- Directions
Please report, copied in full, each line below that contains the word "value".

○ ○ ○ ○ ○ ○ ○

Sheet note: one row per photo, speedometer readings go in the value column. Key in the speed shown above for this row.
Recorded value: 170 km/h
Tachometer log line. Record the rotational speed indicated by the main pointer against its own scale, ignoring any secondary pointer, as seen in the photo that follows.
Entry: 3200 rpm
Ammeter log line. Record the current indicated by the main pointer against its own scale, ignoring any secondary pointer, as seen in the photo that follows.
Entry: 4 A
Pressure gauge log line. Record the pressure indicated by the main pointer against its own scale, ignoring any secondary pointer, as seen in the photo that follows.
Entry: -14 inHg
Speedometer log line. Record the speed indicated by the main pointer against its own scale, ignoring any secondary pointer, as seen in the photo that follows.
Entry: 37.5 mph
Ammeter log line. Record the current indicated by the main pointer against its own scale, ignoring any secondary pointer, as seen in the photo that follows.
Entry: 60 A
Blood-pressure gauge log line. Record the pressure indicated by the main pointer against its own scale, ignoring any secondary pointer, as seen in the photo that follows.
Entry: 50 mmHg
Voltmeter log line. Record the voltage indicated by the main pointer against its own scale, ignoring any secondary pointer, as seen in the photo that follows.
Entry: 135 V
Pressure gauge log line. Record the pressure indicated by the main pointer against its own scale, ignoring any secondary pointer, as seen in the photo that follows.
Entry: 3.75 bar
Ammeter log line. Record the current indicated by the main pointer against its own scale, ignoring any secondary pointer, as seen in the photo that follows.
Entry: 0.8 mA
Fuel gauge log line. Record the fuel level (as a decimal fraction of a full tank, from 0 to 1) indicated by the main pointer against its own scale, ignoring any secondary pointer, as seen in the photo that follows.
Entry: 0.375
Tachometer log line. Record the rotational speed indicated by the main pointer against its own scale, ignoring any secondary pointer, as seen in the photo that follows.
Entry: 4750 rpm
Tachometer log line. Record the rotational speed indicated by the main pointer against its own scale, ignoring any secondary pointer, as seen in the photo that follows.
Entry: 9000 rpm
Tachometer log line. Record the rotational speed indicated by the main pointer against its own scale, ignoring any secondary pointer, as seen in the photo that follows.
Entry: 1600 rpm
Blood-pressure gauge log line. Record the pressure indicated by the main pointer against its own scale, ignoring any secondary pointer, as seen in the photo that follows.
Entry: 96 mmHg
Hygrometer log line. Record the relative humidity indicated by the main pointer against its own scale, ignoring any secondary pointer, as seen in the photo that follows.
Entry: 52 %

○ ○ ○ ○ ○ ○ ○

- Task output
Sheet note: one row per photo, speedometer readings go in the value column. Key in the speed shown above for this row.
Recorded value: 170 km/h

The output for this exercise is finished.